Hantavirus entry: Perspectives and recent advances

Abstract

Hantaviruses are important zoonotic pathogens of public health importance that are found on all continents except Antarctica and are associated with hemorrhagic fever with renal syndrome (HFRS) in the Old World and hantavirus pulmonary syndrome (HPS) in the New World. Despite the significant disease burden they cause, no FDA-approved specific therapeutics or vaccines exist against these lethal viruses. The lack of available interventions is largely due to an incomplete understanding of hantavirus pathogenesis and molecular mechanisms of virus replication, including cellular entry. Hantavirus Gn/Gc glycoproteins are the only viral proteins exposed on the surface of virions and are necessary and sufficient to orchestrate virus attachment and entry. In vitro studies have implicated integrins (β_1-3), DAF/CD55, and gC1qR as candidate receptors that mediate viral attachment for both Old World and New World hantaviruses. Recently, protocadherin-1 (PCDH1) was demonstrated as a requirement for cellular attachment and entry of New World hantaviruses in vitro and lethal HPS in vivo, making it the first clade-specific host factor to be identified. Attachment of hantavirus particles to cellular receptors induces their internalization by clathrin-mediated, dynamin-independent, or macropinocytosis-like mechanisms, followed by particle trafficking to an endosomal compartment where the fusion of viral and endosomal membranes can occur. Following membrane fusion, which requires cholesterol and acid pH, viral nucleocapsids escape into the cytoplasm and launch genome replication. In this review, we discuss the current mechanistic understanding of hantavirus entry, highlight gaps in our existing knowledge, and suggest areas for future inquiry.
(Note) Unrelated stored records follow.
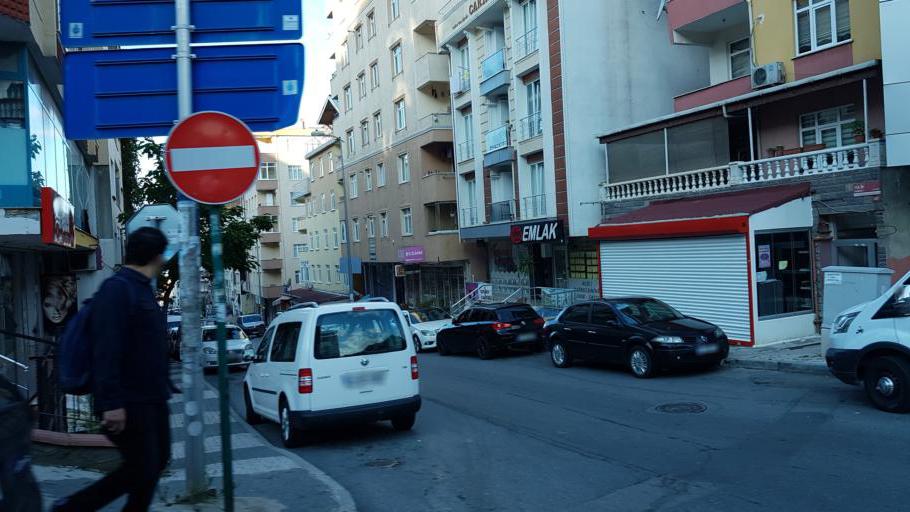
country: TR
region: Istanbul
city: Maltepe
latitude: 40.9416
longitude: 29.1536
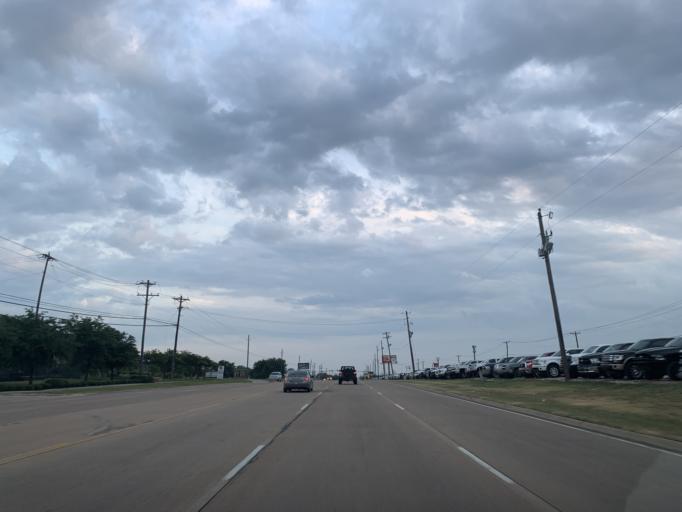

Keywords: Bunyavirus; Hantavirus; Hantavirus pulmonary syndrome; Hemorrhagic fever with renal syndrome; Vaccines; Viral entry; Viral glycoprotein structure; Viral glycoproteins; Viral receptors.

Fig. 1

Schematic representation of hantavirus particle and genes. (A) Hantaviruses carry a tri-segmented negative-sense RNA genome encased in a lipid envelope that is studded with surface spikes comprising the Gn and Gc glycoproteins. (B) Small (S), medium (M) and large (L) genome segments encode nucleoprotein (N), Gn/Gc glycoproteins and RNA-dependent RNA polymerase, respectively. (C) Linear representation of hantavirus Gn/Gc. Gn is proteolytically cleaved from Gc at the conserved WAASA site by the cellular signal protease complex (represented by scissors). SP, signal peptide; TM, transmembrane region (shown as shaded block); C-tail, cytoplasmic tail.

Fig. 2

An overview of the hantavirus entry pathway. Host factors demonstrated or proposed to play a role in four stages of hantavirus entry, i.e., attachment, internalization, trafficking and membrane fusion are indicated. See the text for details.

Fig. 3

Structure of hantavirus Gn and Gc. (A) Partial structural model for Gn tetramer derived by fitting the X-ray crystal structure of the N-terminal region of PUUV Gn (amino acid residues 29–383; PDB ID: 5FXU) into the cryo-electron tomography (cryo-ET)-derived density map of the TULV glycoprotein spike (PDB ID: 5FYN) (Li et al., 2016). Adjacent subunits are colored in cyan and green. Gray outlines in (A)–(C) represent surface-shaded views. En face view relative to the surface of the viral particle is shown. (B) X-ray crystal structure of the monomeric ectodomain of HTNV Gc in its putative pre-fusion conformation (PDB ID: 5LJY) (Guardado-Calvo et al., 2016). (C) X-ray crystal structure of the ectodomain of HTNV Gc in its trimeric post-fusion conformation (PDB ID: 5LK0) (Guardado-Calvo et al., 2016). (B) and (C) Gc is colored according to the convention for Class II fusion proteins: domains I, II, and III are shown in red, yellow, and blue, respectively. The DI–DIII linker is shown in cyan, and the beginning of the stem region at the C-terminus of the crystallized ectodomain constructs is shown in magenta. Disulfide bonds are shown as sticks, with sulfur atoms colored green. (C) The trimer is oriented axially to the viral and target membranes, with the fusion loops in domain II at the top of the structure.